Karin Schmidt-Friderichs ist die Vorsteherin des Börsenvereins des Deutschen Buchhandels. Die Pressekonferenz auf dem Frankfurter Messegelände wurde live gestreamt. Screenshot: Bücheratlas

Es gibt gute Nachrichten! „Die Buchbranche hat einen der größten Stresstests ihrer Geschichte souverän bestanden“, sagte Karin-Schmidt-Friderichs, die Vorsteherin des Börsenvereins des deutschen Buchhandels, auf der Eröffnungs-Pressekonferenz der 73. Frankfurter Buchmesse am Dienstag. In der Corona-Krise habe sich gezeigt „wie fest das Buch in der Gesellschaft verankert“ sei. Menschen haben demnach die Zeit genutzt, um öfter zu lesen – um Antworten zu bekommen, Ablenkung zu suchen, den Blick zu weiten, Anregungen zu finden.

Starker Anstieg bei jungen Lesenden

Karin Schmidt-Friderichs konnte diesen Trend mit Zahlen belegen. So habe eine GfK-Erhebung ergeben, dass 25% der Leserinnen und Leser im Jahre 2020 häufiger zum Buch gegriffen haben als vor der Pandemie. Besonders stark ist der Anstieg bei den jungen Lesenden zwischen 10 und 19 Jahren – da liegt die Steigerung bei 34 Prozent. Auch in der nachfolgenden Altersgruppe zwischen 20 und 29 Jahren gibt es eine Steigerung um ein Drittel.

Das wirkt sich auch aus auf die aktuelle Umsatzzahlen: Bereits nach den ersten drei Quartalen 2021 liege der Umsatz um 0,7 Prozent höher als im Jahr 2019. Und es kommt halt noch ein wichtiges Quartal.

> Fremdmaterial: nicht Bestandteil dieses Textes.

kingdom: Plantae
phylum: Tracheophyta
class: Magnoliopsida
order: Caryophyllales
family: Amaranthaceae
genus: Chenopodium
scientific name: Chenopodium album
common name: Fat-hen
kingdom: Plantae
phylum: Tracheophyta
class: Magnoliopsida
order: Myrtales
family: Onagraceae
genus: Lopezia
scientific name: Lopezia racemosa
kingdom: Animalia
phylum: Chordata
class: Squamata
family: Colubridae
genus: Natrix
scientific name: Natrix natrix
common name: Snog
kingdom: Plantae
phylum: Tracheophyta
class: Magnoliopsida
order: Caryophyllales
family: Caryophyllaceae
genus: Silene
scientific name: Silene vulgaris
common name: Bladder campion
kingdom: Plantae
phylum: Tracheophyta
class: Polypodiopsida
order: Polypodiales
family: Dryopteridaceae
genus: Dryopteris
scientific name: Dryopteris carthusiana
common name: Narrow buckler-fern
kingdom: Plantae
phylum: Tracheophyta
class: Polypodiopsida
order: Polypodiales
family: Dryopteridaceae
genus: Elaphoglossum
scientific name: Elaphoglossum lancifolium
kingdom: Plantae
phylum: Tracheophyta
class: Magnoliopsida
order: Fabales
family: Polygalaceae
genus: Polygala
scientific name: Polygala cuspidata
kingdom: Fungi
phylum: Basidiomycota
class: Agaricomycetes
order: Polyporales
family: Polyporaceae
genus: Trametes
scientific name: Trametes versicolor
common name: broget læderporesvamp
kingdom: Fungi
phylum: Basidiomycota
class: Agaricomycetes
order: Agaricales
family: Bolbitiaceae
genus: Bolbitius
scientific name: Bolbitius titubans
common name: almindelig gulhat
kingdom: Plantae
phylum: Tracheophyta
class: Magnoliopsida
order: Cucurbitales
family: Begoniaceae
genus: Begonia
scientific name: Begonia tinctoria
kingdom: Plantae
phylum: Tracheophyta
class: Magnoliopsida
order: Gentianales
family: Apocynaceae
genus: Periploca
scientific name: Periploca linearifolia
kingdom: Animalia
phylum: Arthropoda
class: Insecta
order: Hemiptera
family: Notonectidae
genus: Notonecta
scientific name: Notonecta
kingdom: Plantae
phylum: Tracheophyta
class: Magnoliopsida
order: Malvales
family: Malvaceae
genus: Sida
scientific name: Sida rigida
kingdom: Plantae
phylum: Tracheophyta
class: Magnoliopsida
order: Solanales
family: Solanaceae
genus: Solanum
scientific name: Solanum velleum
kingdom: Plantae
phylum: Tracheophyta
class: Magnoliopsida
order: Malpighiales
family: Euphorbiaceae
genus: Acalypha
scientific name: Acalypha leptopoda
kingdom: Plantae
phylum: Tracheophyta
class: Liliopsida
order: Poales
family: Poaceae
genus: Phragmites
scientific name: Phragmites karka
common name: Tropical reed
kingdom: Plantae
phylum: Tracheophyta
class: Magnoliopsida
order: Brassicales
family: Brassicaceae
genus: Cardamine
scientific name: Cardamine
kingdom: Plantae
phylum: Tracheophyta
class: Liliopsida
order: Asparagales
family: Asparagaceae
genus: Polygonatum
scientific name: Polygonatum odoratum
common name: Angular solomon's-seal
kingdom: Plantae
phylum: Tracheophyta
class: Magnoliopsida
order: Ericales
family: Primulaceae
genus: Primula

Allerdings bedeutet das nicht, dass alles goldig aussieht. Bei zahlreichen Buchhandlungen, die sehr viel haben investieren müssen, werden am Ende des Jahres „rote Zahlen“ stehen, sagte Karin Schmidt-Friderichs.

„Fair lesen – Schreiben ist nicht umsonst“

Auch vor diesem Hintergrund kritisierte die Vorsteherin Überlegungen des Bundesrates, in Bibliotheken die E-Book-Ausleihe eines Buches unmittelbar nach dessen Veröffentlichung zu ermöglichen. Schmidt-Friederichs erläuterte im weißen T-Shirt der Kampagne „Fair lesen – Schreiben ist nicht umsonst“, dass Verlage und Autorinnen und Autoren bei einer solchen Regelung auf ihre wichtigste Einnahmequelle verzichten müssten. Dann wäre es zumal vorbei mit den Einnahmen aus Bestsellern, die so wichtig sind fürs Überleben. Ein solches Onleihe-Vorgehen käme einer Quasi-Enteignung gleich. Das könne nicht im Interesse derer sein, die die Stärke des deutschen Buchmarkts bewahren wollen.